▸ **STATED TASK**:
Output the data word for word, dropping every image.
========
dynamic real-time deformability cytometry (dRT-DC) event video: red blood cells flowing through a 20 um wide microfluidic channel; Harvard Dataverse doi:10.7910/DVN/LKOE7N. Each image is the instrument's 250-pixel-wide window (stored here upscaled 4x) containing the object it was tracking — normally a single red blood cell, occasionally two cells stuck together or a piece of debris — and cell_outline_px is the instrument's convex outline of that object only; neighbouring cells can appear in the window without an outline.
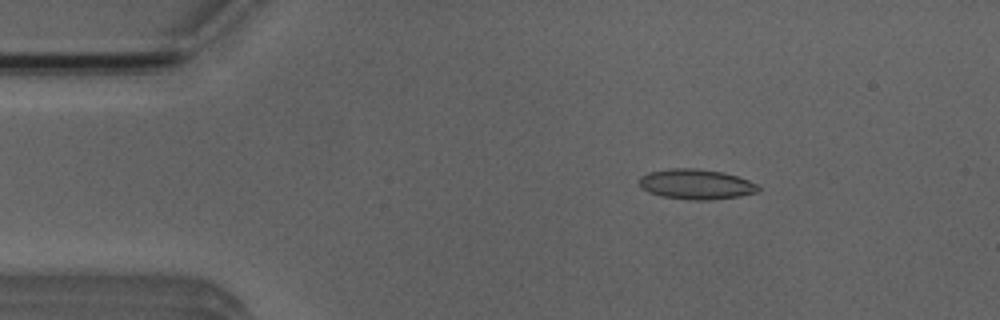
{"species": "Egyptian fruit bat (a non-hibernating species)", "species_latin": "Rousettus aegyptiacus", "temperature_condition": "room temperature", "stored_images_in_passage": 4, "camera_frame_rate_fps": 3000, "um_per_image_px": 0.085, "animal": {"sex": "male"}, "frame": {"image": 1, "passage_image": 2, "time_ms": 1.333, "image_size_px": [1000, 320], "cell_outline_px": [[760, 192], [740, 196], [708, 200], [692, 200], [660, 196], [648, 192], [640, 184], [640, 176], [648, 172], [672, 168], [696, 168], [720, 172], [736, 176], [748, 180], [756, 184], [760, 188]], "centroid_in_image_um": [59.18, 15.66], "position_along_channel_um": 25.8, "area_um2": 20.81}}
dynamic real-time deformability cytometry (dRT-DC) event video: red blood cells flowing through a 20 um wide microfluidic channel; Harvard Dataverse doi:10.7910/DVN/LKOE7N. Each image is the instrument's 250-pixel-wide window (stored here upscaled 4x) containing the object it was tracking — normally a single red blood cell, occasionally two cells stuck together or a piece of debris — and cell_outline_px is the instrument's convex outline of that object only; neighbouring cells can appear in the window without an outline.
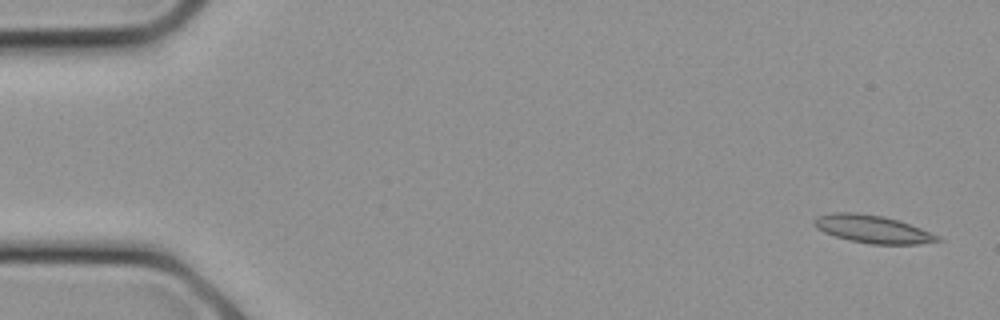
{"species": "common noctule bat (a hibernating species)", "species_latin": "Nyctalus noctula", "temperature_condition": "cold", "stored_images_in_passage": 6, "camera_frame_rate_fps": 3000, "um_per_image_px": 0.085, "animal": {"sex": "female", "body_mass_g": 21.9}, "frame": {"image": 1, "passage_image": 1, "time_ms": 0.0, "image_size_px": [1000, 320], "cell_outline_px": [[944, 240], [920, 244], [872, 244], [848, 240], [824, 232], [816, 228], [812, 224], [812, 220], [816, 216], [832, 212], [856, 212], [884, 216], [920, 228], [940, 236]], "centroid_in_image_um": [74.13, 19.47], "position_along_channel_um": 10.9, "area_um2": 20.06}}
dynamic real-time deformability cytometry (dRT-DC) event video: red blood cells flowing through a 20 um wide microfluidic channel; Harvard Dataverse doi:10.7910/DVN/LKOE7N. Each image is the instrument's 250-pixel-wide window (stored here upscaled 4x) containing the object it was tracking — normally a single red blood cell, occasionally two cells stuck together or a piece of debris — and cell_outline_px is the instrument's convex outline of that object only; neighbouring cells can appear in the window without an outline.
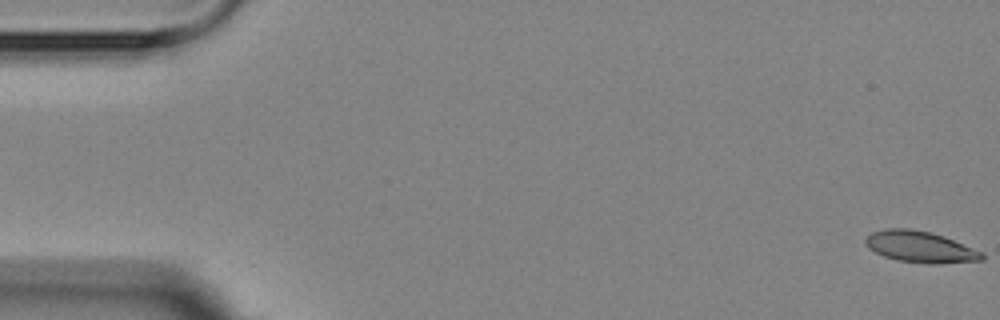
{"species": "Egyptian fruit bat (a non-hibernating species)", "species_latin": "Rousettus aegyptiacus", "temperature_condition": "room temperature", "stored_images_in_passage": 5, "camera_frame_rate_fps": 3000, "um_per_image_px": 0.085, "animal": {"sex": "female"}, "frame": {"image": 1, "passage_image": 5, "time_ms": 5.333, "image_size_px": [1000, 320], "cell_outline_px": [[984, 260], [940, 264], [928, 264], [896, 260], [884, 256], [868, 248], [864, 244], [864, 240], [872, 232], [884, 228], [912, 228], [944, 236], [984, 252]], "centroid_in_image_um": [78.23, 20.99], "position_along_channel_um": 6.8, "area_um2": 21.5}}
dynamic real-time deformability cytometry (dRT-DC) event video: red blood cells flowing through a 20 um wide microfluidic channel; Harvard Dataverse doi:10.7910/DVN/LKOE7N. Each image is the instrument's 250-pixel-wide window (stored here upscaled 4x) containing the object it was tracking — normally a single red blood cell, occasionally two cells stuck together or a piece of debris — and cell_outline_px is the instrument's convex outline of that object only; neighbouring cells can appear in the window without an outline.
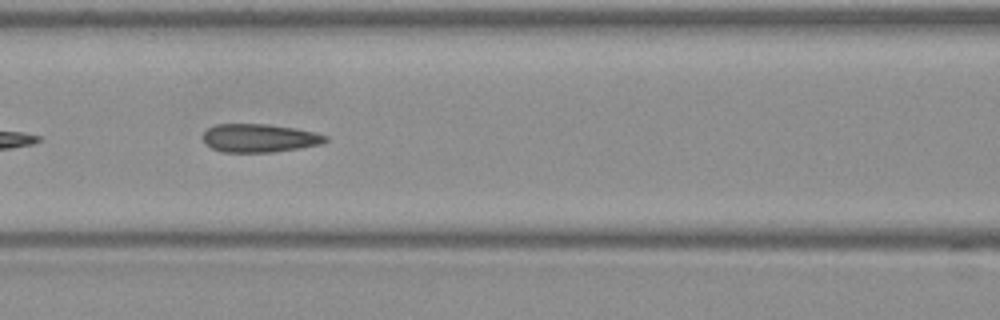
{"species": "Egyptian fruit bat (a non-hibernating species)", "species_latin": "Rousettus aegyptiacus", "temperature_condition": "warm", "stored_images_in_passage": 25, "camera_frame_rate_fps": 3000, "um_per_image_px": 0.085, "frame": {"image": 1, "passage_image": 8, "time_ms": 2.333, "image_size_px": [1000, 320], "cell_outline_px": [[328, 140], [320, 144], [300, 148], [272, 152], [224, 152], [212, 148], [204, 144], [200, 136], [208, 128], [216, 124], [268, 124], [296, 128], [316, 132], [328, 136]], "centroid_in_image_um": [22.02, 11.73], "position_along_channel_um": 144.6, "area_um2": 20.46}}
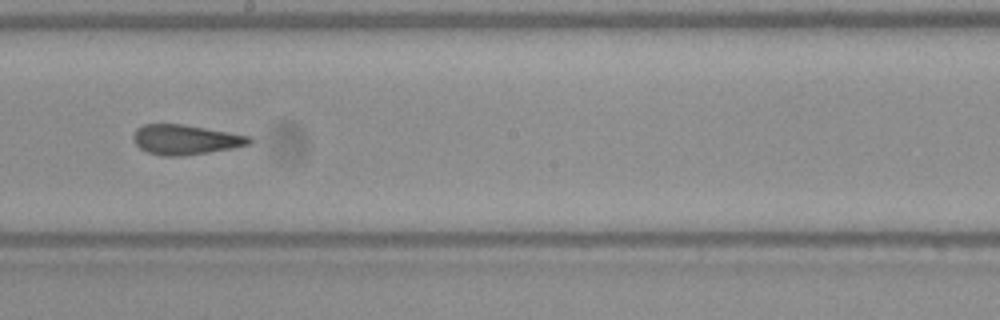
========
▸ **EXERCISE SOLUTION**:
dynamic real-time deformability cytometry (dRT-DC) event video: red blood cells flowing through a 20 um wide microfluidic channel; Harvard Dataverse doi:10.7910/DVN/LKOE7N. Each image is the instrument's 250-pixel-wide window (stored here upscaled 4x) containing the object it was tracking — normally a single red blood cell, occasionally two cells stuck together or a piece of debris — and cell_outline_px is the instrument's convex outline of that object only; neighbouring cells can appear in the window without an outline.
{"species": "Egyptian fruit bat (a non-hibernating species)", "species_latin": "Rousettus aegyptiacus", "temperature_condition": "room temperature", "stored_images_in_passage": 4, "camera_frame_rate_fps": 3000, "um_per_image_px": 0.085, "animal": {"sex": "male"}, "frame": {"image": 1, "passage_image": 2, "time_ms": 1.333, "image_size_px": [1000, 320], "cell_outline_px": [[760, 192], [740, 196], [708, 200], [692, 200], [660, 196], [648, 192], [640, 184], [640, 176], [648, 172], [672, 168], [696, 168], [720, 172], [736, 176], [748, 180], [756, 184], [760, 188]], "centroid_in_image_um": [59.18, 15.66], "position_along_channel_um": 25.8, "area_um2": 20.81}}
dynamic real-time deformability cytometry (dRT-DC) event video: red blood cells flowing through a 20 um wide microfluidic channel; Harvard Dataverse doi:10.7910/DVN/LKOE7N. Each image is the instrument's 250-pixel-wide window (stored here upscaled 4x) containing the object it was tracking — normally a single red blood cell, occasionally two cells stuck together or a piece of debris — and cell_outline_px is the instrument's convex outline of that object only; neighbouring cells can appear in the window without an outline.
{"species": "common noctule bat (a hibernating species)", "species_latin": "Nyctalus noctula", "temperature_condition": "cold", "stored_images_in_passage": 6, "camera_frame_rate_fps": 3000, "um_per_image_px": 0.085, "animal": {"sex": "female", "body_mass_g": 21.9}, "frame": {"image": 1, "passage_image": 1, "time_ms": 0.0, "image_size_px": [1000, 320], "cell_outline_px": [[944, 240], [920, 244], [872, 244], [848, 240], [824, 232], [816, 228], [812, 224], [812, 220], [816, 216], [832, 212], [856, 212], [884, 216], [920, 228], [940, 236]], "centroid_in_image_um": [74.13, 19.47], "position_along_channel_um": 10.9, "area_um2": 20.06}}
dynamic real-time deformability cytometry (dRT-DC) event video: red blood cells flowing through a 20 um wide microfluidic channel; Harvard Dataverse doi:10.7910/DVN/LKOE7N. Each image is the instrument's 250-pixel-wide window (stored here upscaled 4x) containing the object it was tracking — normally a single red blood cell, occasionally two cells stuck together or a piece of debris — and cell_outline_px is the instrument's convex outline of that object only; neighbouring cells can appear in the window without an outline.
{"species": "Egyptian fruit bat (a non-hibernating species)", "species_latin": "Rousettus aegyptiacus", "temperature_condition": "room temperature", "stored_images_in_passage": 5, "camera_frame_rate_fps": 3000, "um_per_image_px": 0.085, "animal": {"sex": "female"}, "frame": {"image": 1, "passage_image": 5, "time_ms": 5.333, "image_size_px": [1000, 320], "cell_outline_px": [[984, 260], [940, 264], [928, 264], [896, 260], [884, 256], [868, 248], [864, 244], [864, 240], [872, 232], [884, 228], [912, 228], [944, 236], [984, 252]], "centroid_in_image_um": [78.23, 20.99], "position_along_channel_um": 6.8, "area_um2": 21.5}}
dynamic real-time deformability cytometry (dRT-DC) event video: red blood cells flowing through a 20 um wide microfluidic channel; Harvard Dataverse doi:10.7910/DVN/LKOE7N. Each image is the instrument's 250-pixel-wide window (stored here upscaled 4x) containing the object it was tracking — normally a single red blood cell, occasionally two cells stuck together or a piece of debris — and cell_outline_px is the instrument's convex outline of that object only; neighbouring cells can appear in the window without an outline.
{"species": "Egyptian fruit bat (a non-hibernating species)", "species_latin": "Rousettus aegyptiacus", "temperature_condition": "warm", "stored_images_in_passage": 25, "camera_frame_rate_fps": 3000, "um_per_image_px": 0.085, "frame": {"image": 1, "passage_image": 8, "time_ms": 2.333, "image_size_px": [1000, 320], "cell_outline_px": [[328, 140], [320, 144], [300, 148], [272, 152], [224, 152], [212, 148], [204, 144], [200, 136], [208, 128], [216, 124], [268, 124], [296, 128], [316, 132], [328, 136]], "centroid_in_image_um": [22.02, 11.73], "position_along_channel_um": 144.6, "area_um2": 20.46}}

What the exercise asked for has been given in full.